● Try it
From the data below, repeat exactly the lines from the line with "of stomach adenocarcinoma" to the line with "of human cervical", both included.

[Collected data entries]

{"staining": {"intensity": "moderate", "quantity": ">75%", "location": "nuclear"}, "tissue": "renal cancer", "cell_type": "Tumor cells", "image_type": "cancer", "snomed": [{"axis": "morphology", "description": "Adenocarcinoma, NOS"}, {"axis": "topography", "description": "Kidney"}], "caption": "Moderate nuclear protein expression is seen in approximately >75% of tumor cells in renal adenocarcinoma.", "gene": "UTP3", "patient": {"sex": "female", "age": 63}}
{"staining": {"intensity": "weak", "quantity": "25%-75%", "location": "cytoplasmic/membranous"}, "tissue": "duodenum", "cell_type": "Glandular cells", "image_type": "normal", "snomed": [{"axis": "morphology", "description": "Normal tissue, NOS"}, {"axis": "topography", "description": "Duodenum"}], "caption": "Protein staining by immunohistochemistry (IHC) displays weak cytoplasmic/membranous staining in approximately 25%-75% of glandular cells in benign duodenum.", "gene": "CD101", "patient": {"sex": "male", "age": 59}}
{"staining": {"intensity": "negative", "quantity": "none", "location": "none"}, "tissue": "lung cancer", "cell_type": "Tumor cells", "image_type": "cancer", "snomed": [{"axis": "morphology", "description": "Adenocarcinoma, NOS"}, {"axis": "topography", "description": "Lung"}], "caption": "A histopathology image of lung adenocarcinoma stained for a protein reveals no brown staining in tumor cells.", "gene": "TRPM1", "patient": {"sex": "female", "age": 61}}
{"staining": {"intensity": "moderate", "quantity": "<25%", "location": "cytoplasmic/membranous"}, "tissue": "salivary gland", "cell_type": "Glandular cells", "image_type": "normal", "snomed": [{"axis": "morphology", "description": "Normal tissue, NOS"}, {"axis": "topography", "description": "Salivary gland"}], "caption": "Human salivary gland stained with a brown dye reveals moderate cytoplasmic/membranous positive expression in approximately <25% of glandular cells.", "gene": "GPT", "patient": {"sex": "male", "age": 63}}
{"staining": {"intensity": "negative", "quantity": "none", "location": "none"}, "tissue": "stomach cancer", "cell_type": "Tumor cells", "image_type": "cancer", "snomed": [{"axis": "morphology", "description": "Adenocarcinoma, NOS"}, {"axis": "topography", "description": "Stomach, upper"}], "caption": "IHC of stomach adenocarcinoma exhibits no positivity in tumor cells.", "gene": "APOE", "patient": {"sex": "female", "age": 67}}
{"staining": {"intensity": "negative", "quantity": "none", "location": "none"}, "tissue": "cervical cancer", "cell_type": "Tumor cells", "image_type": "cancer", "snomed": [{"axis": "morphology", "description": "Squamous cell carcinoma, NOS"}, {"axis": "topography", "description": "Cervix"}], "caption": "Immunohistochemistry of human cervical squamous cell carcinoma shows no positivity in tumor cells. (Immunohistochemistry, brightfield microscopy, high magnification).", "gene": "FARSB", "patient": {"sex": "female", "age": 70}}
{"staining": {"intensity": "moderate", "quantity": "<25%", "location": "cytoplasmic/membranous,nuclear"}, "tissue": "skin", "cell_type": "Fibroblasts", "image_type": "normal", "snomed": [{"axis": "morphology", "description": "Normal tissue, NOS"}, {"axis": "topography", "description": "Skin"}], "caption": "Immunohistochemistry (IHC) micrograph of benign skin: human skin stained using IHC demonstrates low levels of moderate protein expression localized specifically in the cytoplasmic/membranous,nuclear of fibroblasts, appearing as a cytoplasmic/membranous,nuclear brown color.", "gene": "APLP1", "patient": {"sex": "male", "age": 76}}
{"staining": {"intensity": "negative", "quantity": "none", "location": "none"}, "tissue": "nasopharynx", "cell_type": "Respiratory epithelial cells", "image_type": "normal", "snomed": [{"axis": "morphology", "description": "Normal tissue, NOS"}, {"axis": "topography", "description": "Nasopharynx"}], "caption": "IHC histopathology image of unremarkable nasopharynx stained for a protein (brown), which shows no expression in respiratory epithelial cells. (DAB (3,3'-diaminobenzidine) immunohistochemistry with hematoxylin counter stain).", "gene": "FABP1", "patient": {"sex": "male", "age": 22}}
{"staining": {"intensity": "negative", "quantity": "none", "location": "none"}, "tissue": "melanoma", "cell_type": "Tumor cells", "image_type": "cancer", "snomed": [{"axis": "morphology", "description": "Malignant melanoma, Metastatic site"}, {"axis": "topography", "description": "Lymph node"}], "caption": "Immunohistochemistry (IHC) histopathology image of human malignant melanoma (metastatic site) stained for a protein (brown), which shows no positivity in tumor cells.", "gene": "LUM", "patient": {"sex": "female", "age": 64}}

● Solution for this task
{"staining": {"intensity": "negative", "quantity": "none", "location": "none"}, "tissue": "stomach cancer", "cell_type": "Tumor cells", "image_type": "cancer", "snomed": [{"axis": "morphology", "description": "Adenocarcinoma, NOS"}, {"axis": "topography", "description": "Stomach, upper"}], "caption": "IHC of stomach adenocarcinoma exhibits no positivity in tumor cells.", "gene": "APOE", "patient": {"sex": "female", "age": 67}}
{"staining": {"intensity": "negative", "quantity": "none", "location": "none"}, "tissue": "cervical cancer", "cell_type": "Tumor cells", "image_type": "cancer", "snomed": [{"axis": "morphology", "description": "Squamous cell carcinoma, NOS"}, {"axis": "topography", "description": "Cervix"}], "caption": "Immunohistochemistry of human cervical squamous cell carcinoma shows no positivity in tumor cells. (Immunohistochemistry, brightfield microscopy, high magnification).", "gene": "FARSB", "patient": {"sex": "female", "age": 70}}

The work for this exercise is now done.